Enhanced Algorithmic Perfect State Transfer on IBM Quantum Computers

TL;DR

This paper investigates the implementation of perfect state transfer on IBM quantum computers, models noise effects comprehensively, and proposes mitigation techniques to improve transfer success probability.

Contribution

It introduces a detailed noise model for quantum state transfer and demonstrates noise mitigation strategies, advancing practical quantum communication protocols.

Findings

Simulations closely match experimental results with a comprehensive noise model.

Noise mitigation techniques improve success probability by over 27% in simulators.

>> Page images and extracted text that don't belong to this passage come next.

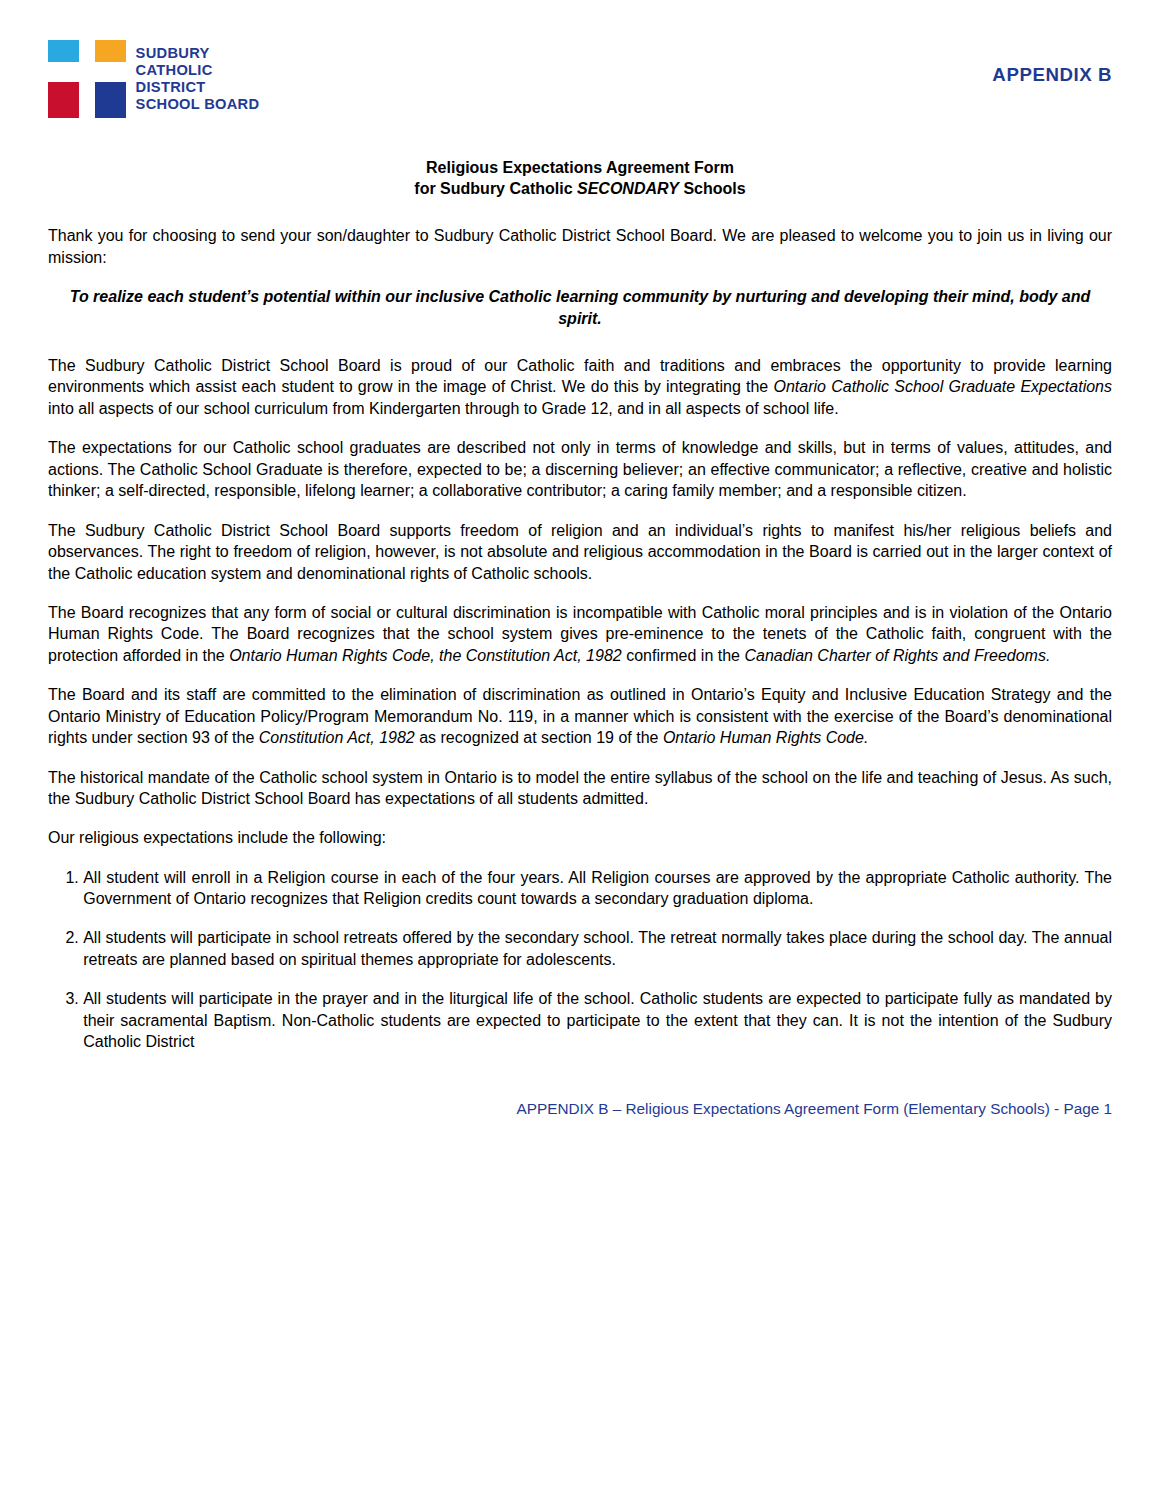Sudbury Catholic District School Board
APPENDIX B
Religious Expectations Agreement Form
for Sudbury Catholic SECONDARY Schools
Thank you for choosing to send your son/daughter to Sudbury Catholic District School Board. We are pleased to welcome you to join us in living our mission:
To realize each student’s potential within our inclusive Catholic learning community by nurturing and developing their mind, body and spirit.
The Sudbury Catholic District School Board is proud of our Catholic faith and traditions and embraces the opportunity to provide learning environments which assist each student to grow in the image of Christ. We do this by integrating the Ontario Catholic School Graduate Expectations into all aspects of our school curriculum from Kindergarten through to Grade 12, and in all aspects of school life.
The expectations for our Catholic school graduates are described not only in terms of knowledge and skills, but in terms of values, attitudes, and actions. The Catholic School Graduate is therefore, expected to be; a discerning believer; an effective communicator; a reflective, creative and holistic thinker; a self-directed, responsible, lifelong learner; a collaborative contributor; a caring family member; and a responsible citizen.
The Sudbury Catholic District School Board supports freedom of religion and an individual’s rights to manifest his/her religious beliefs and observances. The right to freedom of religion, however, is not absolute and religious accommodation in the Board is carried out in the larger context of the Catholic education system and denominational rights of Catholic schools.
The Board recognizes that any form of social or cultural discrimination is incompatible with Catholic moral principles and is in violation of the Ontario Human Rights Code. The Board recognizes that the school system gives pre-eminence to the tenets of the Catholic faith, congruent with the protection afforded in the Ontario Human Rights Code, the Constitution Act, 1982 confirmed in the Canadian Charter of Rights and Freedoms.
The Board and its staff are committed to the elimination of discrimination as outlined in Ontario’s Equity and Inclusive Education Strategy and the Ontario Ministry of Education Policy/Program Memorandum No. 119, in a manner which is consistent with the exercise of the Board’s denominational rights under section 93 of the Constitution Act, 1982 as recognized at section 19 of the Ontario Human Rights Code.
The historical mandate of the Catholic school system in Ontario is to model the entire syllabus of the school on the life and teaching of Jesus. As such, the Sudbury Catholic District School Board has expectations of all students admitted.
Our religious expectations include the following:
All student will enroll in a Religion course in each of the four years. All Religion courses are approved by the appropriate Catholic authority. The Government of Ontario recognizes that Religion credits count towards a secondary graduation diploma.
All students will participate in school retreats offered by the secondary school. The retreat normally takes place during the school day. The annual retreats are planned based on spiritual themes appropriate for adolescents.
All students will participate in the prayer and in the liturgical life of the school. Catholic students are expected to participate fully as mandated by their sacramental Baptism. Non-Catholic students are expected to participate to the extent that they can. It is not the intention of the Sudbury Catholic District
APPENDIX B – Religious Expectations Agreement Form (Elementary Schools) - Page 1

Optimized couplings enhance transfer success probability, with improvements up to 26% in simulations.

Abstract

Perfect state transfer (PST) through a spin chain can be theoretically obtained via predesigned PST couplings. However, the corresponding experiment on IBM quantum computers demonstrates low transmission success probability (SP) due to noises. Using few qubits of their 127-qubit Eagle processors, we perform the simulation of algorithmic PST through an XY spin chain with PST couplings on ibm_sherbrooke and ibm_brisbane processors, alongside Qiskit simulations. The peak SP cannot reach 1 ($\sim$0.725 peak SP for N=4). We then propose a comprehensive noise model including Pauli errors, thermal relaxation ($T_1$) and dephasing ($T_2$), and ZZ crosstalk. Based on the experimental parameters provided by the IBM superconducting quantum computing platform, we perform the Qiskit simulation with the comprehensive noise model, and find that the time evolution of the SP is highly consistent with the experimental results. This simulation yields a peak SP of 0.761 at $\textstyle t\approx\pi/4$, closely matching the results on hardware. To mitigate the impact of noise, we use rescaling techniques to correct noise-induced time shifts and SP decay, achieving an SP improvement of 0.210 (27.60%) in simulators and 0.263 (38.23%) on hardware, aligning hitting times closer to ideal values. Additionally, optimal couplings designed via grid search and refined by Bayesian optimization under the comprehensive noise model achieve an SP improvement of 0.190 (26.21%) in simulators and 0.056 (7.72%) on hardware. Our work highlights challenges in implementing algorithmic PST on current quantum computers, proposes a comprehensive noise model to effectively describe the system dynamics, and provides insights for developing noise-robust quantum communication protocols.